Frauenliebe in der Nazi-Zeit

Mit Aimée und Jaguar entstand in Deutschland eine Filmproduktion über die Nazi-Zeit, die ein individuelles Sujet ins Zentrum stellt: eine lesbische Liebe.
Im Falle von Max Färberböcks Aimée und Jaguar ist es eine so große Liebe, daß selbst die Schreckensherrschaft der Nazis sie nicht zu trennen vermag. Jaguar liebt Aimée, und Aimée liebt Jaguar, ohne richtig zu wissen, wen und warum. Auf den ersten Blick könnte diesem Film vorgeworfen werden - genauso wie es bei Comedian Harmonists einige kurzsichtige Kritiker gemacht haben - Vilsmaier mißbrauche die Zeit, in der er spielt, bloß als Kulisse. Es stimmt, die Taten der Nazis werden zum Nebenereignis. Aber eben dies bietet die Möglichkeit, eine Zeit für die Kunst zugänglich zu machen, wenn sie nicht nur auf den einen Hauptaspekt reduziert wird, sondern die Geschichte einer anders gewichteten Vorlage, die nunmal eine wahre ist, zuläßt. Färberböck weiß genau um die historischen Hintergründe, drängt diese allerdings nie um ihrer selbst willen in den Vordergrund, sondern konzentriert sich auf das Spiel seiner Hauptdarstellerinnen.

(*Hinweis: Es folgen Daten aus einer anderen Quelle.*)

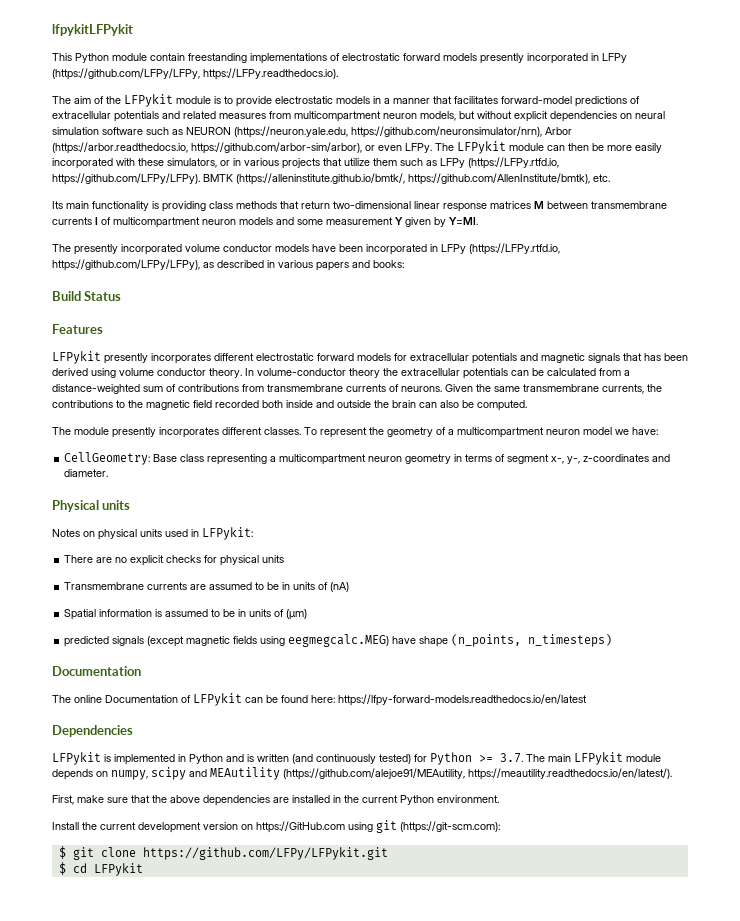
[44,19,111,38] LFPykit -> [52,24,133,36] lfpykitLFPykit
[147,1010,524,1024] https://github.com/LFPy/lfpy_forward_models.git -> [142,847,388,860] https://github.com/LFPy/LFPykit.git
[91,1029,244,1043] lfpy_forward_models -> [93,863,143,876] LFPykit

Und das ist wirklich grandios und setzt für Deutschland, was die weibliche Schauspielleistung angeht, neue Maßstäbe. Maria Schrader beherrscht während jeder Szene die komplette Leinwand und entflammt mit ihrem Eros förmlich das Zelluloid. Köhler gleicht der von Dmitri Popov in Nighthawks für sie entworfenen Kunstfigur der Bacall. Verletzlich und doch immer stark, kompromißbereit, aber auch durchsetzungsfähig, voller Liebe, in der sie die größte Dummheit begeht. Vieles von dem intensiven Spiel wäre ohne die akzentuierte, stark kontrastierende Kameraführung verloren. So wirkt das Gesicht der Schrader ins Dunkel der Nacht getaucht - nur Augen und Mund wahrnehmbar - wie einst die große Marlene. Bis auf den völlig deplazierten Buck wirken die Nebenrollen bis ins kleinste sorgsam besetzt, wobei besonders die Leistung von Peter Weck als redenschwingender Nazi überzeugt.
Viele werden diesem Film Vieles vorwerfen, aber eines kann nicht geleugnet werden: Er geht einen neuen Weg, und dieser ist immer voller Steine.